Saturday, May 19, 2007

23.00 23 More things for all

I have really enjoyed pretty much all of the 23 things. The new technologies and the collaboration and openness they promise are great new tools in the evolving mission of libraries. So, i humbly present 23 More Things: for your desktop, your Web 2.0 jones, and for (in the words of the gurus of 2.0) the future of libraries. Because the future of libraries, like the past, is one of putting information in people's hands, before people's eyes, and into people's minds.

I begin with 11 Desktop things for all you PC users out there in television land...

PS Please don't try to get thru these posts in one sitting -- save your eyes!

23.01 Click=Select, Double click=open

As Windows versions advance, Windows is becoming more Mac-like, so this may be out of date soon. When in the Windows operating system (which is your desktop, folders, and many other areas such as Accessories and Control Panel), it’s good to know that: When you bring your mouse over an icon, one (left) click selects that icon. A (left) double-click opens that icon. So double-clicking over your Word icon will open Word. Try clicking once, then double-clicking, on various icons to see the difference.

In general, double-clicks are rarely needed once in programs – MS office and Internet Explorer.

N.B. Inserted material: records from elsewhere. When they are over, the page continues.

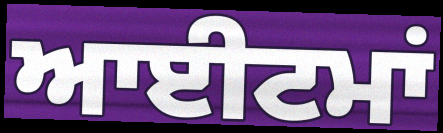
ਆਈਟਮਾਂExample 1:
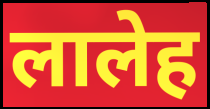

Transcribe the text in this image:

लालेह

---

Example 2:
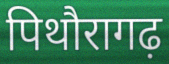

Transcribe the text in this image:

पिथौरागढ़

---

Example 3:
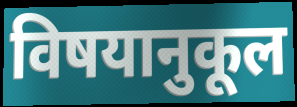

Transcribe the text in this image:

विषयानुकूल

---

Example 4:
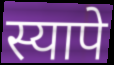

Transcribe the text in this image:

स्यापे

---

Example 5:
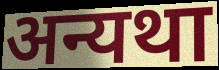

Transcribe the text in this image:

अन्यथाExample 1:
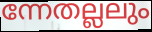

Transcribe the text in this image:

ന്നേതല്ലലും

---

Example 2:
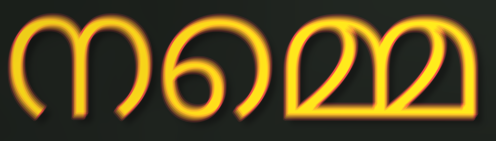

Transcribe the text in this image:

നമ്മെ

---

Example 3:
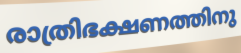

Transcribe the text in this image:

രാത്രിഭക്ഷണത്തിനു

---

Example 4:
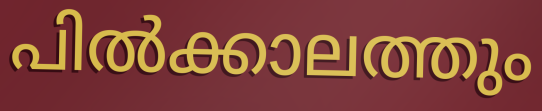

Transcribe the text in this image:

പിൽക്കാലത്തും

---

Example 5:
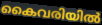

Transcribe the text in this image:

കൈവരിയിൽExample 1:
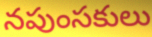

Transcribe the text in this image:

నపుంసకులు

23.02 The Right Mouse Button

The Right Mouse Button is magic on PC’s. It does many things, and, of course, different things in different programs. But I like to think of the right mouse button as “that thing I use to pop up additional choices.” It does that in Windows operating system, in web browsers, and GroupWise. And lots of other programs too.

23.03 The Taskbar

The taskbar is the small bar that goes across the bottom of the screen. It features, left to right, the Start button, the Quick Start icons, the program panes, and the system tray (including the clock). Select (one click of left mouse) on a Quick Start icon to start a program. Left mouse on a program pane and you can jump from program to program in windows. Boring you say? Because the start button, and the clock, you already know? Well, wait till we see the system tray

23.04 The System Tray

The System Tray is in the far right bottom of your screen. It shares space with the clock (and let’s face it we all love the clock, it’s how we see when it’s time to go home). In the System Tray are icons for processes that are running on your computer, and tools that will let you change some computer settings. When you mouse over a System Tray icon, a little popup will tell you what that icon is for. ‘Round here you will usually see Netware Services (big red N), Volume (to adjust your speaker volume), Remote Management (so DIT can fix your computer without driving all over everywhere), icons for your graphics card, for Novell Desktop tools, and for McAfee Anti-Virus, and a couple more. The System Tray is where wireless users go to pop up the “View Available Wireless Networks” feature. The System Tray is the quickest way to get to Print Manager (when there’s a print job in process). The System Tray is one part of your Windows desktop you will be glad you got to know.

One thing to remember – different computers will show different icons in the system tray. Use your left mouse, and right mouse, to explore the processes and tools in the System Tray. Especially…

23.05 NetWare Services (the Big Red N)

Right mouse on the Big Red N in the System Tray. Any of that sound interesting? Well, probably not. But if you are in a branch, and so perhaps sharing a computer, there is one important skill here. Right Mouse on the Big Red N and choose NetWare Login. Up pops a new login window. It’ll have, in the Username field, the username of the last person to log in to Novell on that computer. If it isn’t you, this is the way to relogon to Novell using your username. Unlike Horizon, doing this won’t close open windows – it’ll just work. And it’s handy because it lets you get to your personal Novell space. Your what, you say?

23.06 Your Personal Novell Space

Each Novell user has a personal folder on the F: Drive. Yours can only be accessed from a machine that you are logged into (and by DIT administrators, of course). It is backed up, and therefore a great place to put documents you don’t want to lose. Once logged into a machine, click the “My Computer” icon on the desktop. Under the Network Drives heading, you should see a folder with your user name. You can save files there, drag and drop files there, or just enjoy the emptiness. But don’t share files there – Novell has another place for that.